On Tuesday, he was asked to come out for an injured Rowllin Borges and boy did he put up a performance. Before the former Shillong Lajong man took the field, India had less possession than Nepal and were struggling to create chances. His first touch was a lovely dinked ball for Jeje to run on to, and that set up the tone for the evening. 

He was brilliant, moving from box to box with aplomb and in some occasions covering for an underwhelming Mohammed Rafique. His highlight of the game was a volleyed cross-field ball into the feet of Bikash Jairu to start a counter-attack. 

If India are to get 3 points in the qualifier against the Kyrgyz Republic, they would need their midfield maestro at his imperious best, and the signs are just about right. 



#1 The 4-4-2 formation and the style of play

There is a reason why only a few teams in world football play the 4-4-2 formation with two out and out strikers and two wingers. It leaves the midfield often outnumbered and allows the opposition to attack the back four when they bypass the two holding. 

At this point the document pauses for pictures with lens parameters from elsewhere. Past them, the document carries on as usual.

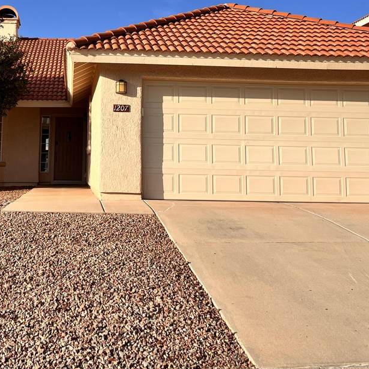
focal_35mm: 48
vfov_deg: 34.5
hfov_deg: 34.9
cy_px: 88
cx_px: 110
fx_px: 579
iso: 50
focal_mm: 5.7
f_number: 1.5
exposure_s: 1/4115
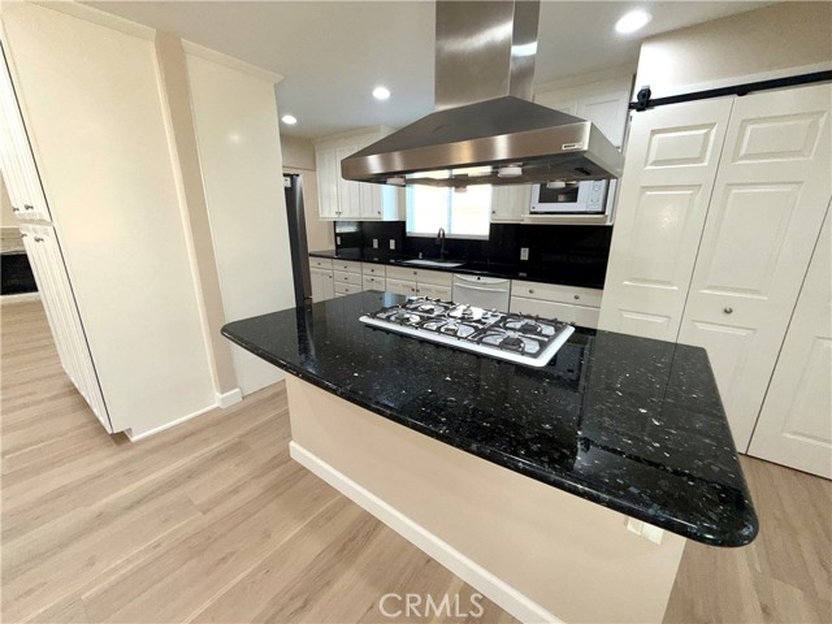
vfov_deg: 85.7
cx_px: 416
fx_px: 336
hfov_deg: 102.1
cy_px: 312
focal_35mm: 14
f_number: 2.2
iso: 32
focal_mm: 2.22
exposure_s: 1/122
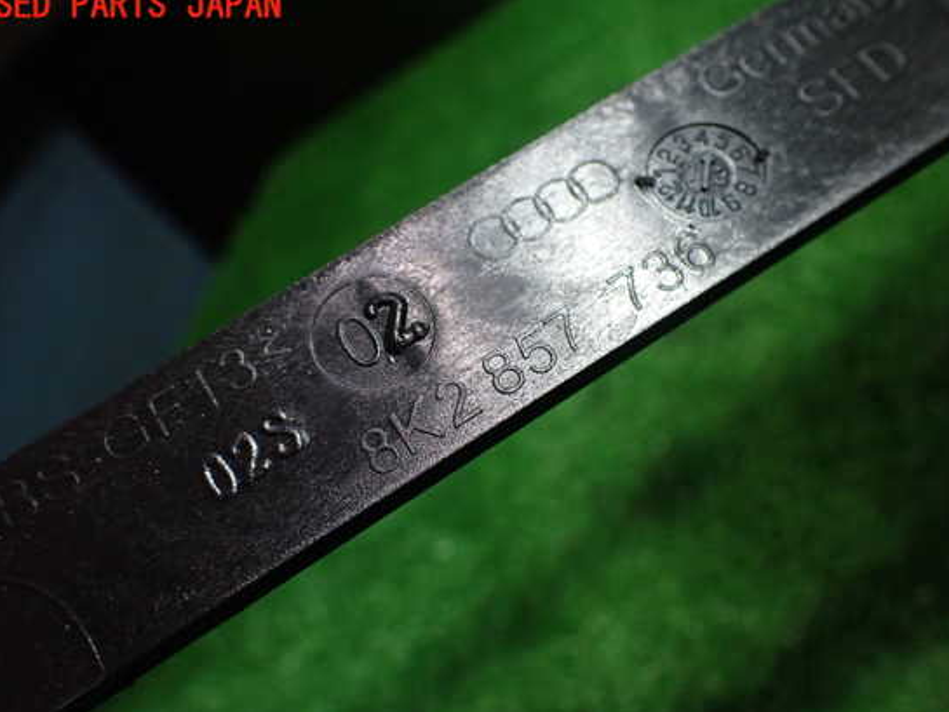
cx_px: 488
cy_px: 376
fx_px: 905
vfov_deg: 42.9
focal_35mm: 33
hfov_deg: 55.3
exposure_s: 1/125
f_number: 2.3
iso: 500
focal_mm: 5.4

On Tuesday, exactly that happened, Jeje and Robin Singh, two out and out strikers started for India and the midfield two was outnumbered by their Nepalese counterparts to the extent that a team ranked 69 places below them in the FIFA rankings had more possession of the ball. 

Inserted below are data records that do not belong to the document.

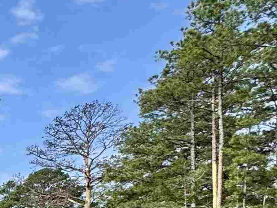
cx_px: -249
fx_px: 448
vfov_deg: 22.8
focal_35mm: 56
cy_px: 281
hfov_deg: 20.5
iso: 40
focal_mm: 2.22
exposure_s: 1/821
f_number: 2.2
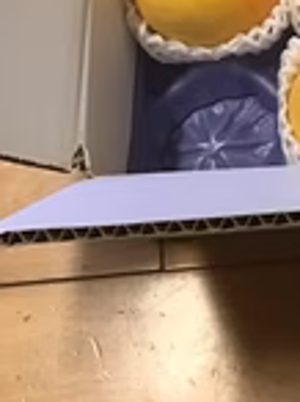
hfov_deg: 16.7
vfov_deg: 22.8
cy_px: 85
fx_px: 985
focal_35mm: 85
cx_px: 341
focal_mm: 3.3
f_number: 2.4
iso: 160
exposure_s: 1/30
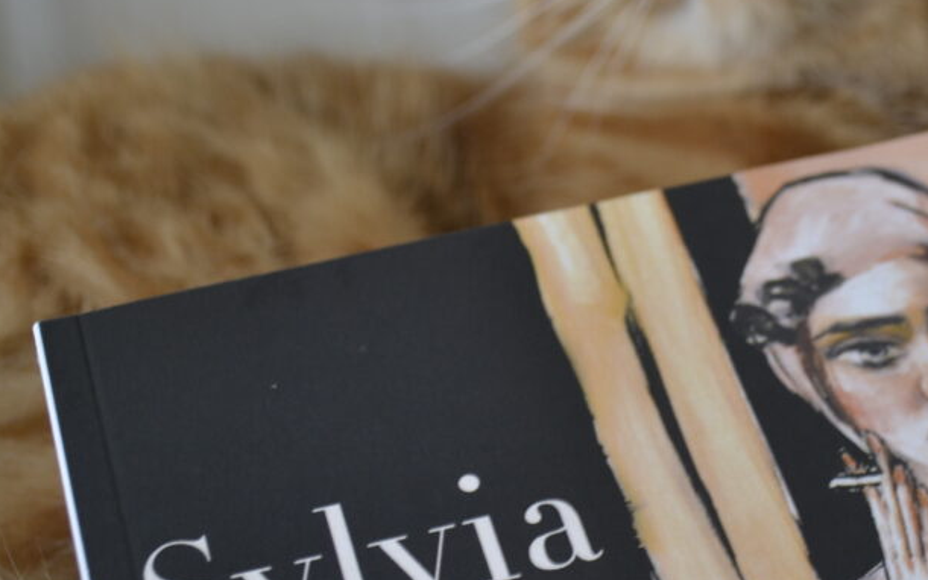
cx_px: 721
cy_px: 266
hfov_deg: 24.9
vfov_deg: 15.9
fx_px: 2074
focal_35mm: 82
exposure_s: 1/5
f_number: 4.8
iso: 400
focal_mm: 32
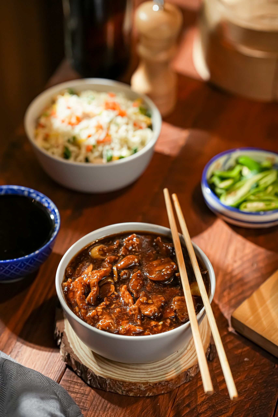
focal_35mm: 85
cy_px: 208
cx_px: 139
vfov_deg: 23.9
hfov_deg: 16.1
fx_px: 984
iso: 2000
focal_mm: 85
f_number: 3.2
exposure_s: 1/200
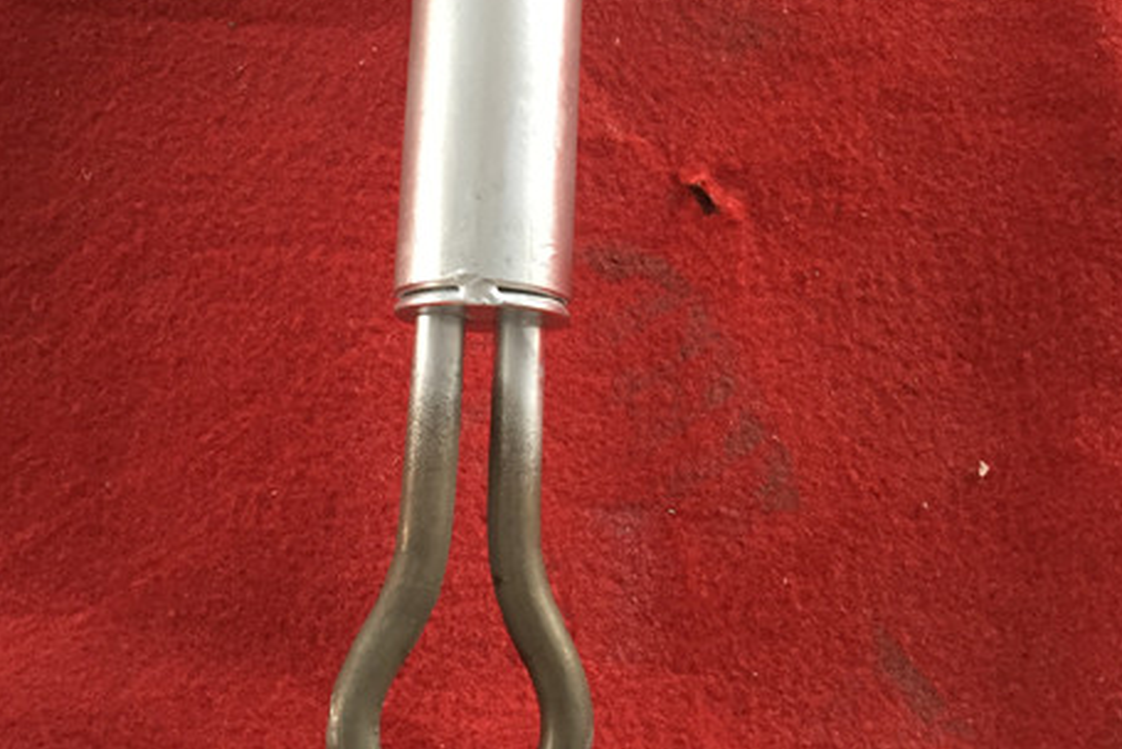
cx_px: 533
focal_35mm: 53
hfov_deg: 37.5
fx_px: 1653
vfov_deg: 24.8
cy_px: 81
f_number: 2.2
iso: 100
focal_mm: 4.15
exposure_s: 1/30
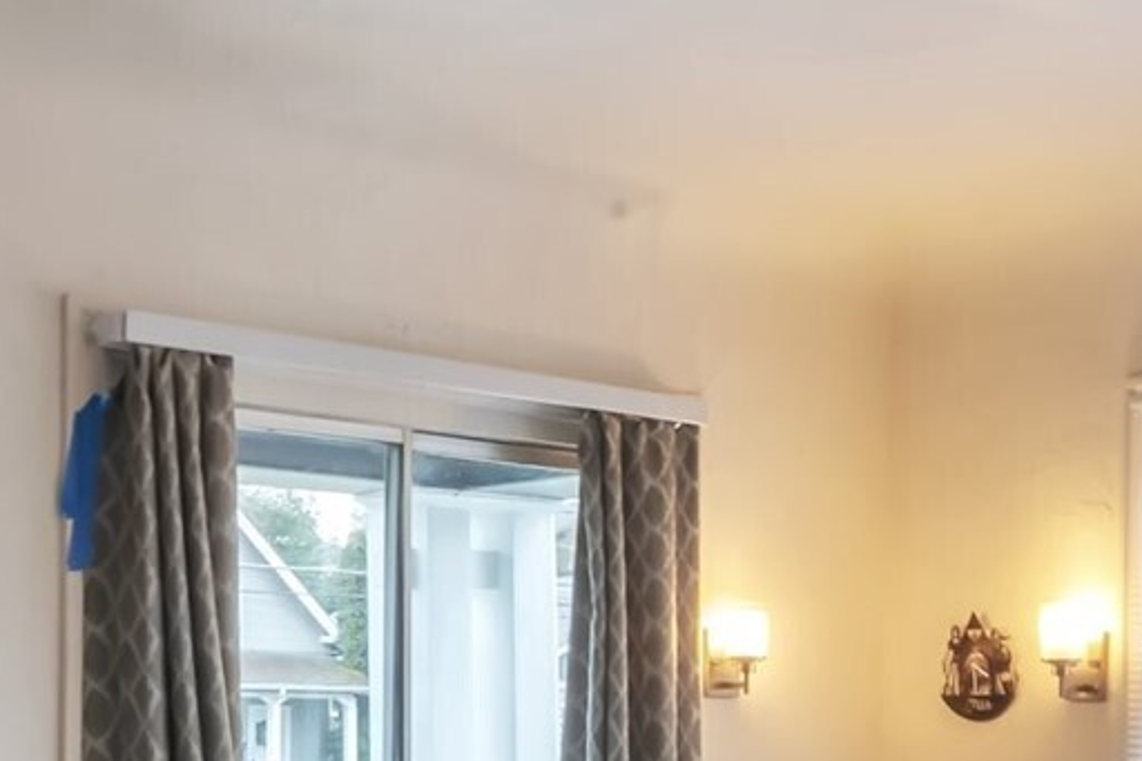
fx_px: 1733
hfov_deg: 36.3
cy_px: 793
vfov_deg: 23.5
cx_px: 688
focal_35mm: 55
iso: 800
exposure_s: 1/4
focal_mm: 11
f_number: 20
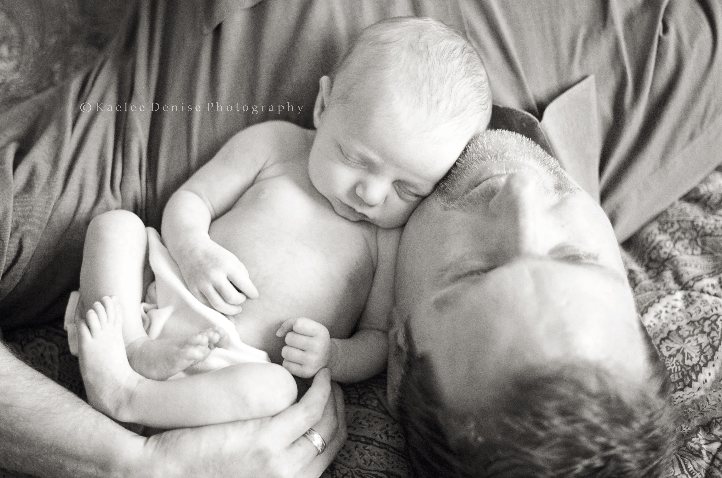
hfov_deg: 27.0
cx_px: 361
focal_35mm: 75
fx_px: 1501
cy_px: 239
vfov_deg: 18.1
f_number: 1.6
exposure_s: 1/250
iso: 1000
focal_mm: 50
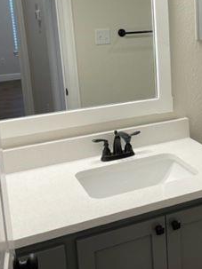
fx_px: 428
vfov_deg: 34.6
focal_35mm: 55
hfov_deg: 25.8
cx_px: 177
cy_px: 87
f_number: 1.6
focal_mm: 4.2
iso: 64
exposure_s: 1/120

The defenders had to constantly hit the ball long, as the midfield 3 of Nepal marked out the midfield two of India and India lost possession quite often. Until the red card for Biraj Maharjan, India struggled in midfield and were crowded out once too often. 

The Blue Tigers might have got away with it given it was only Nepal, but will that be the case against a stronger opposition? A question Stephen Constantine would perhaps like to avoid.

#2 Robin Singh

After the game on Tuesday, Constantine explained the press Robin Singh’s substitution after the first half, “It's not a reflection whether he played good or bad. He was always one of them who was going to come out”. 

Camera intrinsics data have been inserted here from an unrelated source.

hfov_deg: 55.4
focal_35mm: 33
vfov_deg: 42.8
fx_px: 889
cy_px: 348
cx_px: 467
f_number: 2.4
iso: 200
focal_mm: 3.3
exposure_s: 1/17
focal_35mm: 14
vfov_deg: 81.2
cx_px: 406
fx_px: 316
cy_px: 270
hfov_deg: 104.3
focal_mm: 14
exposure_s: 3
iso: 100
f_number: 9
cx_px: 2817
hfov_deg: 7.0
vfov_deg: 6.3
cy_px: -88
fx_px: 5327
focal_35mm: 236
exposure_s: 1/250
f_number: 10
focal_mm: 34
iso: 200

The East Bengal striker struggled throughout the game with his positional and hold up play. India could hardly keep the ball in the final third, and when they did, the former Bengaluru FC player often played a poor pass. He even missed the wonderful opportunity on his head around the 23rd minute when Jackichand cross fortuitously fell for him. 

That brings the question, are India a better team with or without the striker? 

With Robin substituted for the second half, the rate of long balls forward was reduced to at least half of what it was in the first half. Robin hardly comes short for the ball to be played at his feet and therefore the midfielders and defenders are obligated to hit the ball long. 

The left-footed centre forward has exactly 4 goals in his international career, the same number of goals centre-back Sandesh has in his 15-game Indian career. 

With Sunil Chhetri and CK Vineeth coming back, the number 9 should be worried.